С такой же великой осторожностью власти действовали по отношению к Сталину. Вскоре произошедшая чистка среди историков прекрасно показала предел этой десталинизации. Историк Е. Н. Бурджалов, заместитель главного редактора журнала «Вопросы истории» напечатал статью «Тактика большевиков в марте и апреле 1917 года» (май 1956), где подчеркнул неустойчивую позицию Сталина, который в это время не был стопроцентным и безусловным ленинцем. В марте 1957 года по указу центрального комитета партии Бурджалов был снят с поста заместителя редактора и его статья подверглась строгой критике. В то же время Панкратова, главный редактор журнала «Вопросы истории», которая вместе с Микояном была единственным оратором на открытом заседании двадцатого съезда, критикующим Сталина, отделалась лишь общественным порицанием. Таким образом, не только в политике, но и в исторических работах обличение «культа личности» сводилось к минимуму.
Двадцать первый съезд, состоявшийся в 1959 году, хоть и названный «чрезвычайным», вопреки всеобщему ожиданию, не прибавил ничего нового к борьбе с «культом личности». Тем не менее, три месяца спустя после съезда Хрущев в первый раз публично, на третьем съезде советских писателей, признал существование доклада на закрытом заседании: «Разве кто-то нас заставлял представлять доклад о культе личности и его последствиях на двадцатом съезде и оповещать о всех недостатках, с ним связанных? Никто…»>{40}
В противоположность предыдущему съезду, двадцать второй должен был многих удивить, в том числе и тогда еще никому не известного Александра Солженицына: «После бесцветного XXI съезда, втуне и безмолвии оставившего все славные начинания XX-го, никак было не предвидеть ту внезапную заливистую яростную атаку на Сталина, которую назначит Хрущев XXII съезду! И объяснить ее мы, неосведомленные, никак не могли! Однако она была, и не тайная, как на XX съезде, а открытая! Давно я не помнил такого интересного чтения, как речи на XXII съезде»>{41}.

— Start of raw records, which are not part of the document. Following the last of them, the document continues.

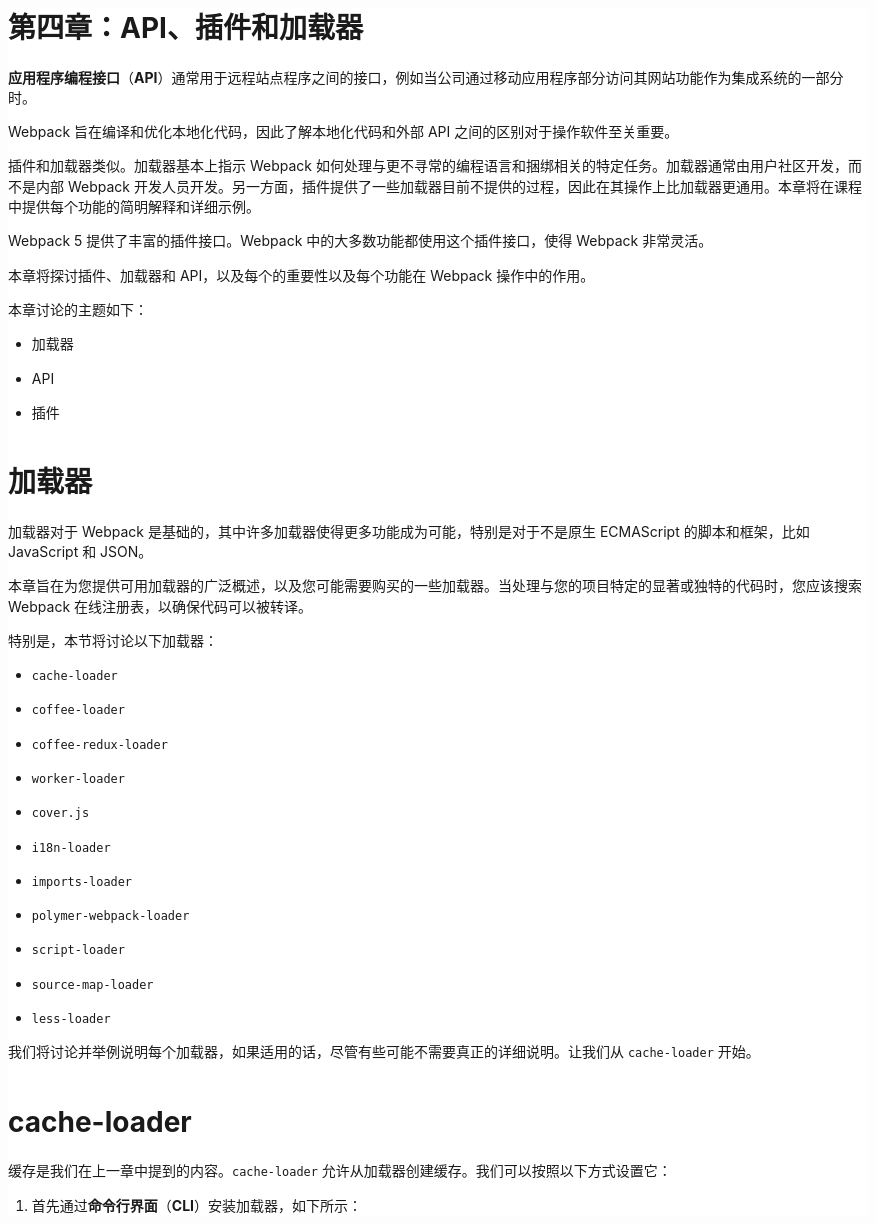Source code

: # 第四章：API、插件和加载器

**应用程序编程接口**（**API**）通常用于远程站点程序之间的接口，例如当公司通过移动应用程序部分访问其网站功能作为集成系统的一部分时。

Webpack 旨在编译和优化本地化代码，因此了解本地化代码和外部 API 之间的区别对于操作软件至关重要。

插件和加载器类似。加载器基本上指示 Webpack 如何处理与更不寻常的编程语言和捆绑相关的特定任务。加载器通常由用户社区开发，而不是内部 Webpack 开发人员开发。另一方面，插件提供了一些加载器目前不提供的过程，因此在其操作上比加载器更通用。本章将在课程中提供每个功能的简明解释和详细示例。

Webpack 5 提供了丰富的插件接口。Webpack 中的大多数功能都使用这个插件接口，使得 Webpack 非常灵活。

本章将探讨插件、加载器和 API，以及每个的重要性以及每个功能在 Webpack 操作中的作用。

本章讨论的主题如下：

+   加载器

+   API

+   插件

# 加载器

加载器对于 Webpack 是基础的，其中许多加载器使得更多功能成为可能，特别是对于不是原生 ECMAScript 的脚本和框架，比如 JavaScript 和 JSON。

本章旨在为您提供可用加载器的广泛概述，以及您可能需要购买的一些加载器。当处理与您的项目特定的显著或独特的代码时，您应该搜索 Webpack 在线注册表，以确保代码可以被转译。

特别是，本节将讨论以下加载器：

+   `cache-loader`

+   `coffee-loader`

+   `coffee-redux-loader`

+   `worker-loader`

+   `cover.js`

+   `i18n-loader`

+   `imports-loader`

+   `polymer-webpack-loader`

+   `script-loader`

+   `source-map-loader`

+   `less-loader`

我们将讨论并举例说明每个加载器，如果适用的话，尽管有些可能不需要真正的详细说明。让我们从 `cache-loader` 开始。

# cache-loader

缓存是我们在上一章中提到的内容。`cache-loader` 允许从加载器创建缓存。我们可以按照以下方式设置它：

1.  首先通过**命令行界面**（**CLI**）安装加载器，如下所示：
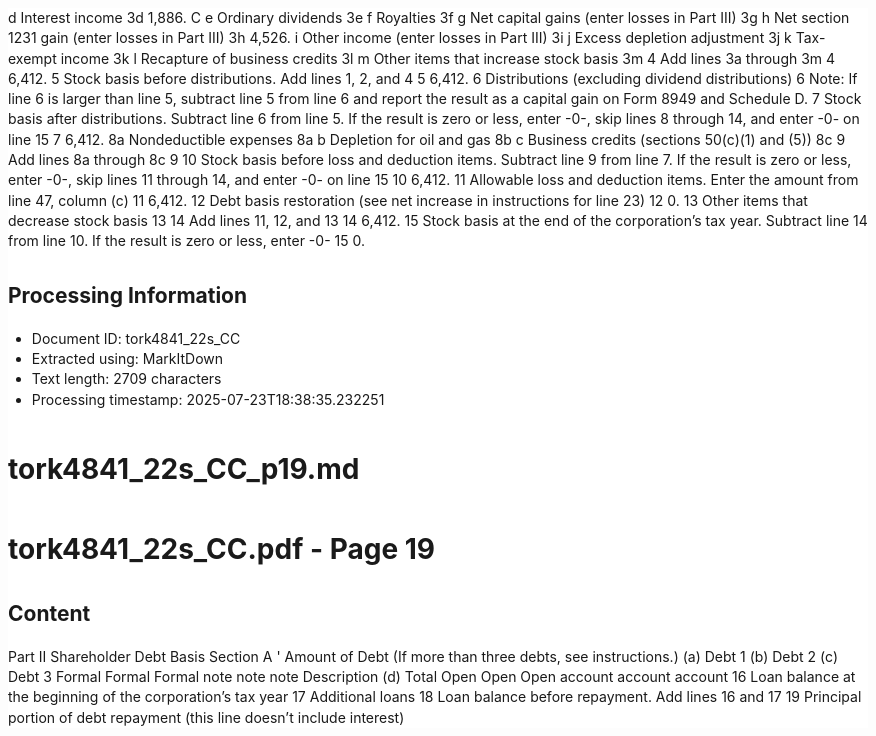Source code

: d Interest income 3d 1,886.
C
e Ordinary dividends 3e
f Royalties 3f
g Net capital gains (enter losses in Part III) 3g
h Net section 1231 gain (enter losses in Part III) 3h 4,526.
i Other income (enter losses in Part III) 3i
j Excess depletion adjustment 3j
k Tax-exempt income 3k
l Recapture of business credits 3l
m Other items that increase stock basis 3m
4 Add lines 3a through 3m 4 6,412.
5 Stock basis before distributions. Add lines 1, 2, and 4 5 6,412.
6 Distributions (excluding dividend distributions) 6
Note: If line 6 is larger than line 5, subtract line 5 from line 6 and report the
result as a capital gain on Form 8949 and Schedule D.
7 Stock basis after distributions. Subtract line 6 from line 5. If the result is zero
or less, enter -0-, skip lines 8 through 14, and enter -0- on line 15 7 6,412.
8a Nondeductible expenses 8a
b Depletion for oil and gas 8b
c Business credits (sections 50(c)(1) and (5)) 8c
9 Add lines 8a through 8c 9
10 Stock basis before loss and deduction items. Subtract line 9 from line 7. If the
result is zero or less, enter -0-, skip lines 11 through 14, and enter -0- on line
15 10 6,412.
11 Allowable loss and deduction items. Enter the amount from line 47, column (c) 11 6,412.
12 Debt basis restoration (see net increase in instructions for line 23) 12 0.
13 Other items that decrease stock basis 13
14 Add lines 11, 12, and 13 14 6,412.
15 Stock basis at the end of the corporation’s tax year. Subtract line 14 from line
10. If the result is zero or less, enter -0- 15 0.

## Processing Information
- Document ID: tork4841_22s_CC
- Extracted using: MarkItDown
- Text length: 2709 characters
- Processing timestamp: 2025-07-23T18:38:35.232251


# tork4841_22s_CC_p19.md



# tork4841_22s_CC.pdf - Page 19

## Content
Part II Shareholder Debt Basis
Section A ' Amount of Debt (If more than three debts, see instructions.)
(a) Debt 1 (b) Debt 2 (c) Debt 3
Formal Formal Formal
note note note
Description (d) Total
Open Open Open
account account account
16 Loan balance at the beginning of the
corporation’s tax year
17 Additional loans
18 Loan balance before repayment.
Add lines 16 and 17
19 Principal portion of debt repayment (this
line doesn’t include interest)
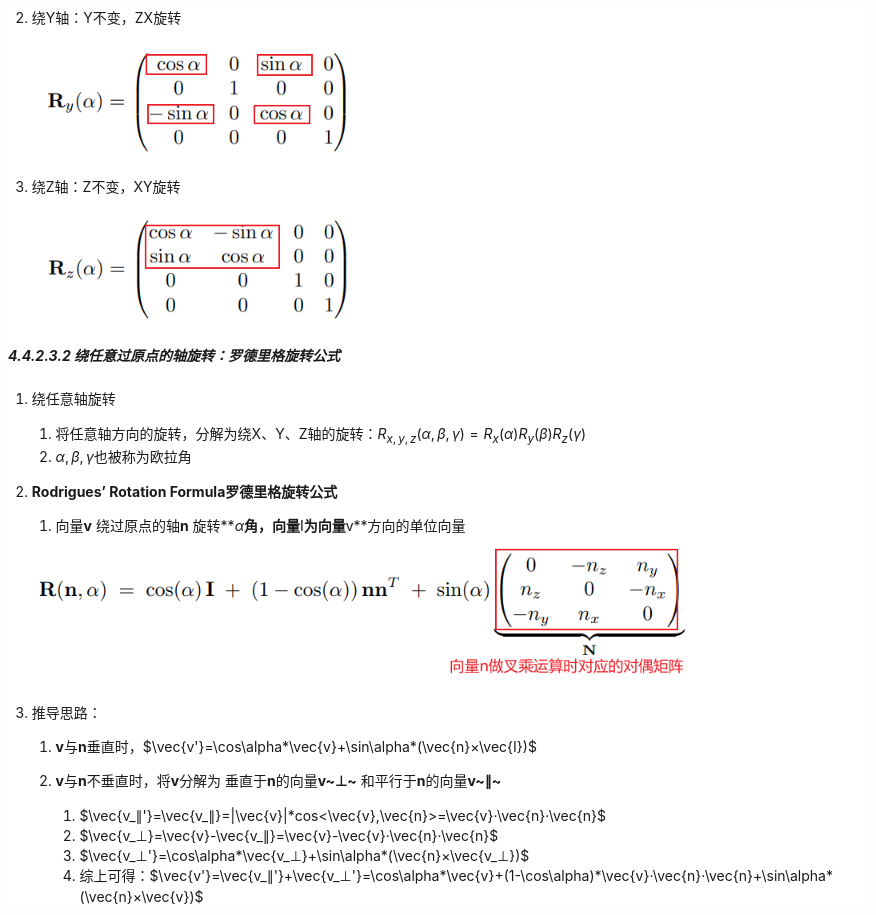 2.   绕Y轴：Y不变，ZX旋转

     <img src="AssetMarkdown/image-20220812114238231.png" alt="image-20220812114238231" style="zoom:80%;" />

3.   绕Z轴：Z不变，XY旋转

     <img src="AssetMarkdown/image-20220812114220868.png" alt="image-20220812114220868" style="zoom:80%;" />

##### 4.4.2.3.2	绕任意过原点的轴旋转：罗德里格旋转公式

1.   绕任意轴旋转

     1.   将任意轴方向的旋转，分解为绕X、Y、Z轴的旋转：$R_{x,y,z}(\alpha,\beta,\gamma)=R_x(\alpha)R_y(\beta)R_z(\gamma)$
     2.   $\alpha,\beta,\gamma$也被称为欧拉角

2.   **Rodrigues’ Rotation Formula罗德里格旋转公式**

     1.   向量**v** 绕过原点的轴**n** 旋转**$\alpha$**角，向量**I**为向量**v**方向的单位向量

     <img src="AssetMarkdown/image-20220812115311917.png" alt="image-20220812115311917" style="zoom:80%;" />

3.   推导思路：
     1.   **v**与**n**垂直时，$\vec{v'}=\cos\alpha*\vec{v}+\sin\alpha*(\vec{n}×\vec{I})$

     2.   **v**与**n**不垂直时，将**v**分解为 垂直于**n**的向量**v~⊥~** 和平行于**n**的向量**v~∥~**
          1.   $\vec{v_∥'}=\vec{v_∥}=|\vec{v}|*cos<\vec{v},\vec{n}>=\vec{v}·\vec{n}·\vec{n}$
          2.   $\vec{v_⊥}=\vec{v}-\vec{v_∥}=\vec{v}-\vec{v}·\vec{n}·\vec{n}$
          3.   $\vec{v_⊥'}=\cos\alpha*\vec{v_⊥}+\sin\alpha*(\vec{n}×\vec{v_⊥})$
          4.   综上可得：$\vec{v'}=\vec{v_∥'}+\vec{v_⊥'}=\cos\alpha*\vec{v}+(1-\cos\alpha)*\vec{v}·\vec{n}·\vec{n}+\sin\alpha*(\vec{n}×\vec{v})$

Разумеется, в и этот раз Хрущев следовал отнюдь не за внезапным движением своей совести, когда повел вторую атаку на Сталина, закончившуюся тем, что труп тирана был вынесен из мавзолея. Нет, та борьба, которую Хрущев вел против мертвого Сталина, была лишь отражением и составной частью всей его борьбы против сталинистов, оставшихся в живых, которые, возможно, становились для него все более угрожающими. Почти все докладчики, выступавшие на двадцатом съезде с критикой Сталина, в то же время обличают «антипартийную группу», обвиняя того или иного ее участника в превышении власти или соучастии в сталинских преступлениях. «Внутренние сталинисты» были не единственной мишенью, в которую целился Хрущев. Возобновляя свои нападки на Сталина, Хрущев одновременно метил и во «внешних сталинистов», в албанских и китайских коммунистов; конфликт компартии СССР с ними становился уже публичным. В Тиране открыто, в Пекине более завуалированно начинали осуждать действия Хрущева на двадцатом съезде и его разоблачение «культа личности».